While working with the Morning News, Harris wrote a humorous daily column entitled “State Affairs” and, later, “Affairs of Georgia”. This column helped establish Harris as a successful journalist as his work was admired by several other newspapers, including the Atlanta Constitution. While still working with the Morning News, Harris met Esther LaRose, whom he married in 1873. Esther played a very prominent role in helping Harris to overcome the depression he had suffered much of his life.
Harris would have remained with the Morning News had it not been for an outbreak of yellow fever in Savannah. In 1876, Harris moved to Atlanta with his wife and two children, intending only to stay in Atlanta until the epidemic in Savannah had passed. While in Atlanta, he was offered a temporary job at the Atlanta Constitution. The Constitution had already published previous works by Harris and was a major paper in the southeastern United States. This temporary position as an associate editor quickly became a permanent position as Harris, along with Henry W. Grady, helped the Constitution to become one of the leading papers in the nation.
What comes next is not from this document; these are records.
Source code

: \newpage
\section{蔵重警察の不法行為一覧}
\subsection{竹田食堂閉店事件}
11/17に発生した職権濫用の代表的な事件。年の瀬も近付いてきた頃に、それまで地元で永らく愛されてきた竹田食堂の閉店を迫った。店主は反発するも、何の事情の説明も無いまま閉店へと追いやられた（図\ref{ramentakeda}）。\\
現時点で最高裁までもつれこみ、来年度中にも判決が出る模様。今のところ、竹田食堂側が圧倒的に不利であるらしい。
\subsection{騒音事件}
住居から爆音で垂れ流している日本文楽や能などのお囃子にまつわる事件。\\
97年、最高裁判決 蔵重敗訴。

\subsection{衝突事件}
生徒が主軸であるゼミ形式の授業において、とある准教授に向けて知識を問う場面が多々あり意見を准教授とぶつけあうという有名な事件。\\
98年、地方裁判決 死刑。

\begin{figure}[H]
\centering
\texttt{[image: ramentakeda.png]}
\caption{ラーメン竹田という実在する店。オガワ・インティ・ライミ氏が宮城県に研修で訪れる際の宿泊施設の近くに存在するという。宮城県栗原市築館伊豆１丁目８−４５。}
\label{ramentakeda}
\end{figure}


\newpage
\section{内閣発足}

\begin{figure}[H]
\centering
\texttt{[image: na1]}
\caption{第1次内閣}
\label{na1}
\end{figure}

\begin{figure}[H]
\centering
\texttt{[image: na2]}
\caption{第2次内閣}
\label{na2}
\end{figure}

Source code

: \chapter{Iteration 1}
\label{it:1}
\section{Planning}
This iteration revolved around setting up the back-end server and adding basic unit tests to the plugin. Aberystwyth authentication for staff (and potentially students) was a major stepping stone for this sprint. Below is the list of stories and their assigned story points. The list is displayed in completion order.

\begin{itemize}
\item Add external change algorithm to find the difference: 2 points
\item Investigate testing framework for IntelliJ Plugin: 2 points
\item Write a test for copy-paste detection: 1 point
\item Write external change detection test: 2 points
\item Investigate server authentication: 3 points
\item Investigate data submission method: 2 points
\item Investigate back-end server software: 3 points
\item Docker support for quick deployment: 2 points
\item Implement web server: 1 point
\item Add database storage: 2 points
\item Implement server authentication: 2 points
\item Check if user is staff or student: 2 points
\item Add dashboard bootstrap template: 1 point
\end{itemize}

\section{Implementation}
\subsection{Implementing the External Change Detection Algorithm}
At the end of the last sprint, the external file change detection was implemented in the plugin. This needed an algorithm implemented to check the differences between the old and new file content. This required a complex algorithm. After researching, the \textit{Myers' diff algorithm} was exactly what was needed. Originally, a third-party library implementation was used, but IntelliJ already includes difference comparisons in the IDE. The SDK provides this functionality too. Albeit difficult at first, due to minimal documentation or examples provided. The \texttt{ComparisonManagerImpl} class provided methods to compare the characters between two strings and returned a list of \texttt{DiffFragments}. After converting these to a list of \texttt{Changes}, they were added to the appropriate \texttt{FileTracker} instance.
It was during his time with the Constitution that Harris began publishing his tales about Uncle Remus, originally as sketches for the paper. In 1880, Harris published these sketches as a book entitled Uncle Remus: His Songs and His Sayings. This work was Harris’ retelling of the African folk tales he had heard during his plantation days at Turnwold. Uncle Remus was a composite of Terrell and Old Harbert, the slaves who had influenced Harris in a very impacting way. This publication won Harris tremendous fame and he was praised for his use of southern and Negro dialects in his work.